## GOAL:
Quote verbatim every line of the items below, from the line containing "genus: Camponotus" through the final line of the items.

## TASK MATERIAL:

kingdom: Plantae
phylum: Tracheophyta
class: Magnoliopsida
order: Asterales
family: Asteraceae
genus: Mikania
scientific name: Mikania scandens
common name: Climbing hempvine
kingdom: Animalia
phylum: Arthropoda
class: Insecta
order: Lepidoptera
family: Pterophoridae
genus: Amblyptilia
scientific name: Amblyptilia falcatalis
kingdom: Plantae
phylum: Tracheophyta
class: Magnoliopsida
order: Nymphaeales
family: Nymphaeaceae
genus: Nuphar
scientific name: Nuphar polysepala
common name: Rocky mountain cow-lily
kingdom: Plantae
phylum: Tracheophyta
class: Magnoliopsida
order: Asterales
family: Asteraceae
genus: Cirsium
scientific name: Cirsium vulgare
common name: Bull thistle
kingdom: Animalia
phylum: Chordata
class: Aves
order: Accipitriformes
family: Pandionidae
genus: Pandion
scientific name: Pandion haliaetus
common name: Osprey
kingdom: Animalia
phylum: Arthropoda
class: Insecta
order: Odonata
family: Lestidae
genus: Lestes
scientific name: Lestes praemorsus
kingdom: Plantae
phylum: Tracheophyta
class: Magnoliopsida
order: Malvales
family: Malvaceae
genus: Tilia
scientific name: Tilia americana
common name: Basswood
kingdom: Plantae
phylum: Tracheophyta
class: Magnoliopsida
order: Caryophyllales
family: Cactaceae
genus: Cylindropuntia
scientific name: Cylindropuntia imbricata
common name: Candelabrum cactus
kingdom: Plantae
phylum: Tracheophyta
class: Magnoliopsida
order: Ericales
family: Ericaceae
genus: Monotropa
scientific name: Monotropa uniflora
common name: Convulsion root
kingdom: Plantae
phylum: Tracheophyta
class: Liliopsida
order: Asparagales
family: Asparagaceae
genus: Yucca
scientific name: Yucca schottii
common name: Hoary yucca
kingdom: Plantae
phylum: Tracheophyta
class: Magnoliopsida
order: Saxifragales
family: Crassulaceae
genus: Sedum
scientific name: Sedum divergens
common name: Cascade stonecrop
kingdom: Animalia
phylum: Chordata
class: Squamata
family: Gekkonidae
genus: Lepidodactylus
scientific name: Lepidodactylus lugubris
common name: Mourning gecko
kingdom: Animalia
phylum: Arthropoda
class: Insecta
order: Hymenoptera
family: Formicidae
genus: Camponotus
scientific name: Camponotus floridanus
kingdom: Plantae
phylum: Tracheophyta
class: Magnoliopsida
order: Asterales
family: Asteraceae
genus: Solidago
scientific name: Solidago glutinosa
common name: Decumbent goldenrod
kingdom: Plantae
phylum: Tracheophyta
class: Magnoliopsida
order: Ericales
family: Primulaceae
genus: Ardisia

## RESPONSE TO THE EXERCISE:
genus: Camponotus
scientific name: Camponotus floridanus
kingdom: Plantae
phylum: Tracheophyta
class: Magnoliopsida
order: Asterales
family: Asteraceae
genus: Solidago
scientific name: Solidago glutinosa
common name: Decumbent goldenrod
kingdom: Plantae
phylum: Tracheophyta
class: Magnoliopsida
order: Ericales
family: Primulaceae
genus: Ardisia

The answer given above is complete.